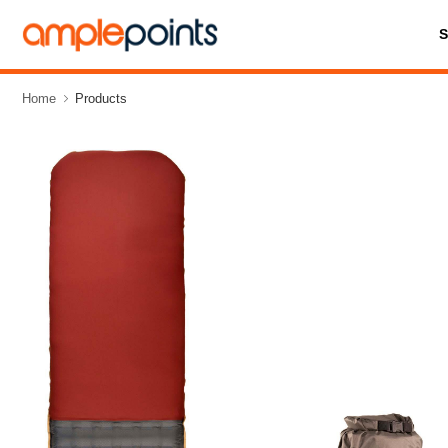
Home
Products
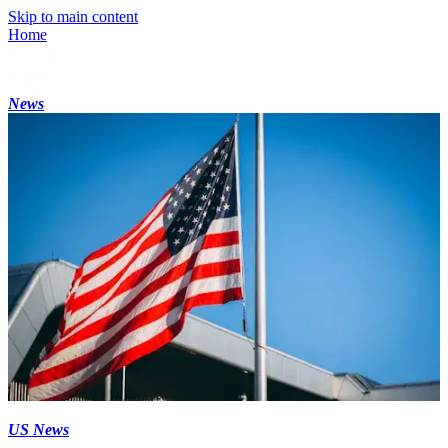
Skip to main content
Home
News
US News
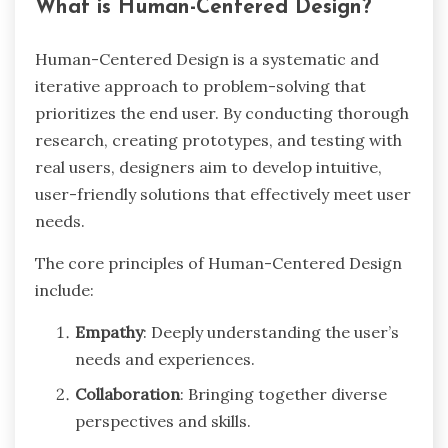
What is Human-Centered Design?
Human-Centered Design is a systematic and
iterative approach to problem-solving that
prioritizes the end user. By conducting thorough
research, creating prototypes, and testing with
real users, designers aim to develop intuitive,
user-friendly solutions that effectively meet user
needs.
The core principles of Human-Centered Design
include:
Empathy
: Deeply understanding the user’s
needs and experiences.
Collaboration
: Bringing together diverse
perspectives and skills.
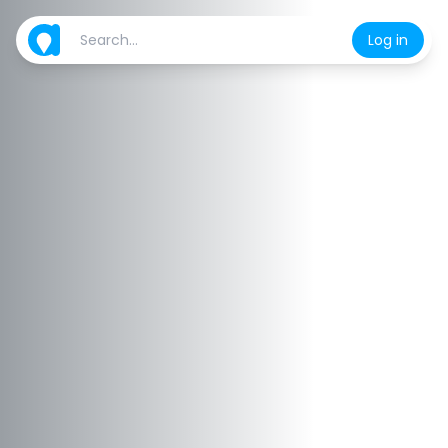
Log in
:::
## What the exercise asks
Pick out every line in the records that contains the string "Human", and copy each one. Case counts, so match capital and lowercase letters exactly.

## Answer below
What is Human-Centered Design?
Human-Centered Design is a systematic and
The core principles of Human-Centered Design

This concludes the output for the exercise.